The law doesn’t answer these questions.
Where it is more complicated
There is another question related to this one.
What can the AAT consider in an appeal?
Let’s say your appeal is about a wheelchair. It is clear the AAT can consider the wheelchair issue.
Meanwhile your situation changes, and you need more core supports. Can the AAT consider this?
The NDIA hasn’t made a decision on your changed circumstances and the extra core supports.
So if they haven’t done their “job” of making a decision, then the AAT can’t consider it. (That’s basically what the AAT said in QDKH)
That’s one way of looking at it, but not the only way.
The NDIA has the “job” of deciding what are the reasonable and necessary supports in the circumstances, not just deciding about the wheelchair. If the NDIA could have considered the extra core supports when they made the original decision, the AAT can consider it. (That’s basically what the AAT said in VXVL and YLLJ)

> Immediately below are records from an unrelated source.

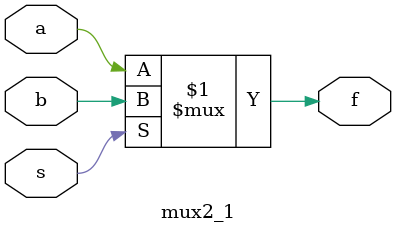
<source format=v>
module mux2_1(f,a,b,s);
	input a,b,s;
	output f;
	//assign f=((a&~s)|(b&s));
	assign f=s?b:a;
endmodule
</source>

So if you had talked about extra core supports at plan review, and that your situation was going to change, which would mean you need more core supports, the AAT could consider them.
So whose job is it?
The short answer is it’s not clear.
The longer answer is that because it’s not clear, different approaches have been taken, and so there is not a lot of consistency. We have summarised the different situations below.

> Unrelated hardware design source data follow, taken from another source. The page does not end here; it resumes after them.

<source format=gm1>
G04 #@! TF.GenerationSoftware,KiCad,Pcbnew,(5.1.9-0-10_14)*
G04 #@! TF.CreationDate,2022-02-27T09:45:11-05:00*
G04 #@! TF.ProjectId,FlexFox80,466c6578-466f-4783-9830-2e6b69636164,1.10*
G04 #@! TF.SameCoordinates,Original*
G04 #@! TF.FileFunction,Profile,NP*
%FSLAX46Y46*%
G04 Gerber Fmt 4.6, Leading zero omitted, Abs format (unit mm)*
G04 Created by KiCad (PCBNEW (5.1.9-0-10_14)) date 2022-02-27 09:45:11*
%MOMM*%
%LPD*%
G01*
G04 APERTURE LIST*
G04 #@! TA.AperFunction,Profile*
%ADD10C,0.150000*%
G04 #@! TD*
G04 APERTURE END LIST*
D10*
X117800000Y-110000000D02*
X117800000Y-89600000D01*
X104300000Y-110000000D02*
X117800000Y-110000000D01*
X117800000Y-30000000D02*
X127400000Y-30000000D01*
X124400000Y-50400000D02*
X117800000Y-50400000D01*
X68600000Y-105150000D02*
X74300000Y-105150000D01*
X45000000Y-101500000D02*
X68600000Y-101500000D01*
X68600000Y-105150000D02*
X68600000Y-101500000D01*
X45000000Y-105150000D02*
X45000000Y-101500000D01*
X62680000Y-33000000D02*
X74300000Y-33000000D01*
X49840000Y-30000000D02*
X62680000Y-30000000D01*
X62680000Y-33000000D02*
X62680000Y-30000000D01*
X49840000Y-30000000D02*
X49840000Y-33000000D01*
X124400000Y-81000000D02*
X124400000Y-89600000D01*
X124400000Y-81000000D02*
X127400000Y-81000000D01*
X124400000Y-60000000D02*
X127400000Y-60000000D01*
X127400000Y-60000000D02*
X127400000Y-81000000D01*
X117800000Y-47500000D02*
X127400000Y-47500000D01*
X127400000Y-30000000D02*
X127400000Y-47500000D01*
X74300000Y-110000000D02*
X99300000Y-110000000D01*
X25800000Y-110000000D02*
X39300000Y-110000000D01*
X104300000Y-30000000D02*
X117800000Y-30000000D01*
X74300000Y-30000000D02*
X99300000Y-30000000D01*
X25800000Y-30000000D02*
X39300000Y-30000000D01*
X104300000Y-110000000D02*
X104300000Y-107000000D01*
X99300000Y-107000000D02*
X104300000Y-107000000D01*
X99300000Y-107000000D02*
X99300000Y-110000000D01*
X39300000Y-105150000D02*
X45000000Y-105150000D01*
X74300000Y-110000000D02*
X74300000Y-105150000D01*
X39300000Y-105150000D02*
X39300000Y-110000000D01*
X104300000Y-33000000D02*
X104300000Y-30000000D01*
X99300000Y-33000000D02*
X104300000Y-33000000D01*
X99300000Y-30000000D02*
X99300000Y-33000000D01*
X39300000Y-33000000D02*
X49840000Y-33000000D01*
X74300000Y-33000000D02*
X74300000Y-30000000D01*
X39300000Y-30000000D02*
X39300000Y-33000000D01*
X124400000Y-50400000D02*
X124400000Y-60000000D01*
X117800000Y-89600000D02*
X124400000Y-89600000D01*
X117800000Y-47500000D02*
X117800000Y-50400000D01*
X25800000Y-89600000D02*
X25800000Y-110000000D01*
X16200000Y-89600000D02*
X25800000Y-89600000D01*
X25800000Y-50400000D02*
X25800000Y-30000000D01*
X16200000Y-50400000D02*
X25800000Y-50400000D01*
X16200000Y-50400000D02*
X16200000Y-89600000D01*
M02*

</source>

The other question is how the process is actually working. We discuss that at the end.
Change of circumstances
(Also known as a COC or s 48)
This could include things like:
- A therapist made a new recommendation, and you want to ask for that to be funded in your plan
- You have changed your living arrangements and need different supports
- COVID lockdowns stopped you attending group activities and you need funding for 1:1
In this case the NDIA hasn’t made a decision, so it’s clearly not the job of the AAT to consider an appeal. But the process of review has the potential to impact things that are being appealed at the AAT, especially when you’re talking about core supports.
Scheduled plan review
Plans have an end date, and if the end date is coming up, then the plan needs to be reviewed or the participant will not have access to supports.
This is the job of the NDIA, but it can also impact things that are being appealed at the AAT.

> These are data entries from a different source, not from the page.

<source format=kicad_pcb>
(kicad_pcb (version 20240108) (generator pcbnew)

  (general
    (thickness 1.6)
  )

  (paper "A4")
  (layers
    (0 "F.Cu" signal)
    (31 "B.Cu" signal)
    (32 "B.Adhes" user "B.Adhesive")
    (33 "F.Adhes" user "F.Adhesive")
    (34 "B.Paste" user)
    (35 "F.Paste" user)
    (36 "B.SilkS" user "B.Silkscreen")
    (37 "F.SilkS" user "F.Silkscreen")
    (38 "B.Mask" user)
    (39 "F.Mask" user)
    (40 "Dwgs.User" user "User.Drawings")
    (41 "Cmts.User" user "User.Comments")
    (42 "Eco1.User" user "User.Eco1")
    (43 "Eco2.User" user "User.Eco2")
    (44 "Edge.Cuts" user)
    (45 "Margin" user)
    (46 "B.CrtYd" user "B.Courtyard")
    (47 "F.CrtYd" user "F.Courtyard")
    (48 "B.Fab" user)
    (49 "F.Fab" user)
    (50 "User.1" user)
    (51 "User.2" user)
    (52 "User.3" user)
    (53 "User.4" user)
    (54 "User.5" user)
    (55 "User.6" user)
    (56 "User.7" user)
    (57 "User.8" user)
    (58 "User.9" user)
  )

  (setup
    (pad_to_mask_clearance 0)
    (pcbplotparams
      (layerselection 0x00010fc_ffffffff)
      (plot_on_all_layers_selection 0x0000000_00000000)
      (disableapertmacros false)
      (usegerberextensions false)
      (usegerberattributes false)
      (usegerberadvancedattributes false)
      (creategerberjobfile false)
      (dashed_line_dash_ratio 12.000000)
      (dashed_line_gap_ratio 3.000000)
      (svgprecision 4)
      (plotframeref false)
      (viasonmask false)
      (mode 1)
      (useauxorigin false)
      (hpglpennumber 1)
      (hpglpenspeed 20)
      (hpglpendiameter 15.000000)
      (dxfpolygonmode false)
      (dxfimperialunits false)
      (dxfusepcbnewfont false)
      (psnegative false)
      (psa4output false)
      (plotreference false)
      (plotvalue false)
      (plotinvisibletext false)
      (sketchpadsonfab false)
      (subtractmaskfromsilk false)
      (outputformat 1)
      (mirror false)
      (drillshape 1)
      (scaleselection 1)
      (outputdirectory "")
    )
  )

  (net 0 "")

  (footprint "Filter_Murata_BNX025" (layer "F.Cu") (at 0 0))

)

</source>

How does the process work?
When a person has an appeal at the AAT, they may be able to negotiate an agreed outcome with the NDIA. That means the AAT doesn’t get asked to make a decision about what the right answer is.
The agreement is written down and the AAT is then asked for a “remittal”.
That means the AAT agrees to let the NDIA make the decision that was agreed, and they send it back to them to do that. (You might hear this being called a section 42D or section 42C remittal)
That same process is often used to make other decisions along the way. If a plan is about to end, or if something has changed, the AAT can agree to send that issue to the NDIA to make a decision about.
In our experience, this is used to make a new pro rata plan, or a short term plan, to extend the funding for some time while the AAT does their job.
This can also happen when some of the supports that have been appealed to the AAT have been agreed on, but some haven’t. The AAT sends the decision about those supports back to the NDIA to make a new plan including those supports, and the AAT still has the job of handling the decision about the supports that haven’t been agreed.
If you have an appeal at the AAT and your plan is about to end, or something has changed and needs to be sorted out urgently, you can talk to the NDIA’s representative about how an agreement can be made to ask the AAT to send this decision to the NDIA to make.